----- 本文 -----
C:離型時にエアーを吹き付けただけでは架橋物が脱型しない。また、架橋物の表面平滑性が不十分であるか、または、クラックが発生している。
【0066】
<長期耐久性>
180℃の50質量%の濃度の苛性ソーダ水溶液中に、上記測定用サンプルを1500時間浸漬した。浸漬後の測定用サンプルを十分に乾燥した後、JIS K 6262:2013に準じ、測定用サンプルを200℃で22時間保持した際の圧縮永久歪率(%)を測定して、得られた値に基づいて、以下の基準により高温下における苛性ソーダに対する長期耐久性を評価した。
圧縮永久歪率は次の計算式で算出した。なお、圧縮永久歪率が0%に近いほど優れている。
圧縮永久歪率(%)={(測定用サンプルの元の厚さ)-(測定用サンプルを圧縮装置から取り外してから30分後の厚さ)}÷{(測定用サンプルの元の厚さ)-(スペーサーの厚さ)}×100
A:圧縮永久歪率が35%未満
B:圧縮永久歪率が35%以上
【0067】
<苛性ソーダ浸漬前の圧縮永久歪>
JIS K 6262:2013に準じ、上記測定用サンプルを200℃で22時間保持した際の圧縮永久歪率(%)を測定して、得られた値に基づいて、以下の基準により圧縮永久歪を評価した。
A:圧縮永久歪率が8%未満
B:圧縮永久歪率が8%以上、15%未満
C:圧縮永久歪率が15%以上
【0068】
〔含フッ素重合体Aの製造〕
撹拌用アンカー翼を備えた内容積3200mLのステンレス鋼製の耐圧反応器の内部を脱気した後、反応器に、イオン交換水の1500g、リン酸水素二ナトリウム12水和物の59g、水酸化ナトリウムの0.7g、tert-ブタノールの197g、ラウリル硫酸ナトリウムの9g、1,4-ジヨードパーフルオロブタンの9g、C3DVEの9.8gおよび過硫酸アンモニウムの6gを加えた。さらに、100gのイオン交換水に0.4gのエチレンジアミン四酢酸二ナトリウム塩二水和物(以下、「EDTA」ともいう。)および0.3gの硫酸第一鉄7水和物を溶解させた水溶液を、反応器に加えた。このときの反応器内の水性媒体のpHは9.5であった。
ついで、25℃で、TFE/プロピレン=88/12(モル比)の単量体混合ガスを、反応器の内圧が2.50MPaGになるように圧入した。アンカー翼を300rpmで回転させ、その後、水酸化ナトリウムでpHを10.0に調整したヒドロキシメタンスルフィン酸ナトリウム2水和物(以下、「ロンガリット」ともいう。)の2.5質量%水溶液(以下、ロンガリット2.5質量%水溶液と記す。)を反応器に加え、重合反応を開始させた。以降、ロンガリット2.5質量%水溶液を、高圧ポンプを用いて連続的に反応器に加えた。
----- 抽出項目 -----
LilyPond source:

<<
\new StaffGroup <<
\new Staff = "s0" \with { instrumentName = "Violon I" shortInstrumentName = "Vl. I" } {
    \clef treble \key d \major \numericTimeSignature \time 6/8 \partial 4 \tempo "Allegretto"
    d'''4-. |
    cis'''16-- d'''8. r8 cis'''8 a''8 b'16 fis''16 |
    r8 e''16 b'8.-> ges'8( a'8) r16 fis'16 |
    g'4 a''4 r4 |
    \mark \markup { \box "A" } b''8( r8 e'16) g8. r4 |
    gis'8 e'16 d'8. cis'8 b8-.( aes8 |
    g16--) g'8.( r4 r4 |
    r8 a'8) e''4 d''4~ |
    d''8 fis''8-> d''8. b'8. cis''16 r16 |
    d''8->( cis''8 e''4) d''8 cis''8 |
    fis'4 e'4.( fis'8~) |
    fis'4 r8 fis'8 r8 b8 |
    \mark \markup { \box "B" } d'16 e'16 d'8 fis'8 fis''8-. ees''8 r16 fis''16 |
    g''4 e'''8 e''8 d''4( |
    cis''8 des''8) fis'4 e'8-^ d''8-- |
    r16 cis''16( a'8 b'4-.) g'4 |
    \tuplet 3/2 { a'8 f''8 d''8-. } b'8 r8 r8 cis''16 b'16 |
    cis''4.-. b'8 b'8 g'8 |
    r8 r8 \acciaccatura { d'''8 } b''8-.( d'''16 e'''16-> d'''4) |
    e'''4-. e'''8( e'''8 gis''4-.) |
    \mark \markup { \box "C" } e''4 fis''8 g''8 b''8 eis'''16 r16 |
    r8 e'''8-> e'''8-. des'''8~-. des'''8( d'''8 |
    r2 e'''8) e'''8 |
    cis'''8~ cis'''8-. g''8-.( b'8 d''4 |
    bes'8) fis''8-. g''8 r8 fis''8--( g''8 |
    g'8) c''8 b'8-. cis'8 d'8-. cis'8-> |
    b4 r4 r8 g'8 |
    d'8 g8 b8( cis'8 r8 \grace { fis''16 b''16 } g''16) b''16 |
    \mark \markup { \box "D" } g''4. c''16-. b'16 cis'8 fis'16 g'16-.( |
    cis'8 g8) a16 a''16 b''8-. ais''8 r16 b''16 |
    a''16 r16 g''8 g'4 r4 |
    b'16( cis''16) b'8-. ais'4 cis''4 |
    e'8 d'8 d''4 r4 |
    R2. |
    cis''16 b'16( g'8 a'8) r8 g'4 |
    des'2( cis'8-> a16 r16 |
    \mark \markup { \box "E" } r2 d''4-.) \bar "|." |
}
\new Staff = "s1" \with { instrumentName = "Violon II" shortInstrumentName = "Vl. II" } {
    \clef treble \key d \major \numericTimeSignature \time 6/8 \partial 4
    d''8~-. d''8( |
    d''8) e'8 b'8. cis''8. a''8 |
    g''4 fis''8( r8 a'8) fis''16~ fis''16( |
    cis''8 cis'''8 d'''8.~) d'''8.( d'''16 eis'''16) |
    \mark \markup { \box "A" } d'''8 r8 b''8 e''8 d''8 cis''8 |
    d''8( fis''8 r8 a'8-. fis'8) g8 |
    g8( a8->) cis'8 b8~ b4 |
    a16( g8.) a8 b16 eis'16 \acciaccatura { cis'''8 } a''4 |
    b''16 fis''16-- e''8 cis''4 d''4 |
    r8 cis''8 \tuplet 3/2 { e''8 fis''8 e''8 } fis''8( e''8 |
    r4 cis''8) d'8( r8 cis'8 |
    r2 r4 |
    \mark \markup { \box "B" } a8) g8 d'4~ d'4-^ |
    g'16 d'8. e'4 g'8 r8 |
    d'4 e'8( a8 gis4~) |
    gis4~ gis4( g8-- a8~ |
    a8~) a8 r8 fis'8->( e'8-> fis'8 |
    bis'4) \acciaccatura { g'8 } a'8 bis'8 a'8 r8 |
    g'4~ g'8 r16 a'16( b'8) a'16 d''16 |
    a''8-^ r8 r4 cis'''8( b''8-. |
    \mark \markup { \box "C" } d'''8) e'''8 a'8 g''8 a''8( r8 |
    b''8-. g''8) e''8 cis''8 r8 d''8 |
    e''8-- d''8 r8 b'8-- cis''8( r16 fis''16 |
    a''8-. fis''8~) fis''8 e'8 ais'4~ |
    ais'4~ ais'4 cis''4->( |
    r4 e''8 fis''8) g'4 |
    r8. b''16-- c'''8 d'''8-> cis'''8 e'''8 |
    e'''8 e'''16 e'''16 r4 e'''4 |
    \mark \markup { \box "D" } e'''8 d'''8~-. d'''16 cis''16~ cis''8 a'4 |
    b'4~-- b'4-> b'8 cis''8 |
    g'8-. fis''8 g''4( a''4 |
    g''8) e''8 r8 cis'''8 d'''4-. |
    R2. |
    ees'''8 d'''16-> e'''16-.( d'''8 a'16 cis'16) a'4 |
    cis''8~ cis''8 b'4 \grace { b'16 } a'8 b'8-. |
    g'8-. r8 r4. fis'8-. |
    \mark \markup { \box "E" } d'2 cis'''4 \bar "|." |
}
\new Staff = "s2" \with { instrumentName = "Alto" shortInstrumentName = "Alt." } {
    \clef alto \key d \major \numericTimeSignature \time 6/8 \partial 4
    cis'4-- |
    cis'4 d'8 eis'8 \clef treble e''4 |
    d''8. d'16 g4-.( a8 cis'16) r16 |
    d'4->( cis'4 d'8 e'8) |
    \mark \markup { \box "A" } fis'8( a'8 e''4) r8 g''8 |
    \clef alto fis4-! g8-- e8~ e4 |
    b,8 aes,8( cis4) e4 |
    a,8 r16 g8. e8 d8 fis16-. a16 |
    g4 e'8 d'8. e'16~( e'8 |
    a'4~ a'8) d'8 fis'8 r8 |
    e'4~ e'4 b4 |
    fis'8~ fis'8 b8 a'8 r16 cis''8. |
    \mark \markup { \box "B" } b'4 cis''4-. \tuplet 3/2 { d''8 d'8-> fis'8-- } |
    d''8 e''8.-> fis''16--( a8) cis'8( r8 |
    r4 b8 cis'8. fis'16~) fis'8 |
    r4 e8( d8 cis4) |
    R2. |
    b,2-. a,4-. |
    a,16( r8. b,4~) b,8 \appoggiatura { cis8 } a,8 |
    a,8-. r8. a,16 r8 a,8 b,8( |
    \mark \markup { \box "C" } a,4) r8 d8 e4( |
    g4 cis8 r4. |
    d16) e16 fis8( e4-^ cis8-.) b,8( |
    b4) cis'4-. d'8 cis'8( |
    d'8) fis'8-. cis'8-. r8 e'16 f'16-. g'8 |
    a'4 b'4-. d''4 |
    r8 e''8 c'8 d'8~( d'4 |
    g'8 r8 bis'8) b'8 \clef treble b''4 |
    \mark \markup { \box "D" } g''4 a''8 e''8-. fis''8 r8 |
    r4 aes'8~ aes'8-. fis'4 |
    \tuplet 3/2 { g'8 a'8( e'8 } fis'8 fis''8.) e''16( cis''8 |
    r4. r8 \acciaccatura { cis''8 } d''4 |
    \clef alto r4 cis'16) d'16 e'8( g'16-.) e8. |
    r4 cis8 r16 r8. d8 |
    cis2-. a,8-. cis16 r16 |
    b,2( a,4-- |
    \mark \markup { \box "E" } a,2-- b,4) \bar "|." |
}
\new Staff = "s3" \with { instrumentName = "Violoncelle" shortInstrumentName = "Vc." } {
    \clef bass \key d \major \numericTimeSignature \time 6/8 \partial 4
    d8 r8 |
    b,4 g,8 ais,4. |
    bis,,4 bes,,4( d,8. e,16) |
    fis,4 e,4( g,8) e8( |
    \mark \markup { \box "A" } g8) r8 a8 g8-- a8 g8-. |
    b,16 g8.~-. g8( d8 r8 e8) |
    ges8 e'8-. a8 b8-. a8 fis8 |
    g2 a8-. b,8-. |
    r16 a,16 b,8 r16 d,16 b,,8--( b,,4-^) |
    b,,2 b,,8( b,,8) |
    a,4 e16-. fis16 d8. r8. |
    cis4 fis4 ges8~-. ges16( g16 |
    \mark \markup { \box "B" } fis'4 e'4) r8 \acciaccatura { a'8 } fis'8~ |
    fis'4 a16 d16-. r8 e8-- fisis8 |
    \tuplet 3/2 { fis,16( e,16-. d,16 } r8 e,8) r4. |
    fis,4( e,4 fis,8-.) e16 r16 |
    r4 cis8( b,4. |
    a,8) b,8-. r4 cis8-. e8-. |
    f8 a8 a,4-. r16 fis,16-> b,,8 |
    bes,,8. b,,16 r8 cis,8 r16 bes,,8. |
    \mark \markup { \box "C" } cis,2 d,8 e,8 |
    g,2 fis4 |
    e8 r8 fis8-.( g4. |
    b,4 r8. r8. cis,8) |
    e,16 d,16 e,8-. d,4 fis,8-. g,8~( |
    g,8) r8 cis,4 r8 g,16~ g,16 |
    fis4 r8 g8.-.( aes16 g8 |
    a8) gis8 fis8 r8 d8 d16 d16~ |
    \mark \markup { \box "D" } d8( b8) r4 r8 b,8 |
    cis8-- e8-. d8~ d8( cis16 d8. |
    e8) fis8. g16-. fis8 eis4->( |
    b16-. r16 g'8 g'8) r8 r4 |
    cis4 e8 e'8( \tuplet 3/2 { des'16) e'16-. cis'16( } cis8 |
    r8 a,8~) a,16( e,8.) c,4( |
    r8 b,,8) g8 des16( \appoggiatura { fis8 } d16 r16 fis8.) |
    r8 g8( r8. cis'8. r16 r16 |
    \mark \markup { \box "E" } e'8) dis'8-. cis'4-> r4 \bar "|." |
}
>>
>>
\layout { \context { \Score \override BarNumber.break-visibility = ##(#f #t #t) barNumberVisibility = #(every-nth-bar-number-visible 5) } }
-----
#### 作業課題
含フッ素重合体の製造を述べた本文を、最後の文の後から書き継ぎなさい。 上の項目は使わなくてよい。

#### 解答欄
TFE/プロピレンの単量体混合ガスの圧入量の総量が1000gとなった時点で、ロンガリット2.5質量%水溶液の添加を停止し、反応器の内温を10℃まで冷却し、重合反応を停止し、含フッ素重合体Aのラテックスを得た。ロンガリット2.5質量%水溶液の添加量は68gであった。重合時間は6時間であった。
上記ラテックスに塩化カルシウムの5質量%水溶液を添加して、含フッ素重合体Aのラテックスを凝集し、含フッ素重合体Aを析出させた。含フッ素重合体Aをろ過し、回収した。ついで、含フッ素重合体Aをイオン交換水により洗浄し、100℃のオーブンで15時間乾燥させ、白色の含フッ素重合体の980gを得た。
含フッ素重合体Aにおける各単位の含有量(モル比)は、TFE単位/プロピレン単位/C3DVE単位=56/43.8/0.2であった。また、含フッ素重合体A中のヨウ素原子の含有量は0.5質量%であった。
【0069】
〔含フッ素重合体Bの製造〕
1,4-ジヨードパーフルオロブタンの量を調整した以外は、含フッ素重合体Aと同様に方法により、含フッ素重合体Bを製造した。
含フッ素重合体Bにおける各単位の含有量(モル比)は、TFE単位/プロピレン単位/C3DVE単位=56/43.8/0.2であった。また、含フッ素重合体B中のヨウ素原子の含有量は0.5質量%であった。
【0070】
〔含フッ素重合体Cの製造〕
TFE単位とプロピレン単位を有するAFLAS 100S(製品名、AGC社製)を含フッ素重合体Cとして用いた。
含フッ素重合体C中のヨウ素原子および臭素原子の含有量はいずれも0質量%であった。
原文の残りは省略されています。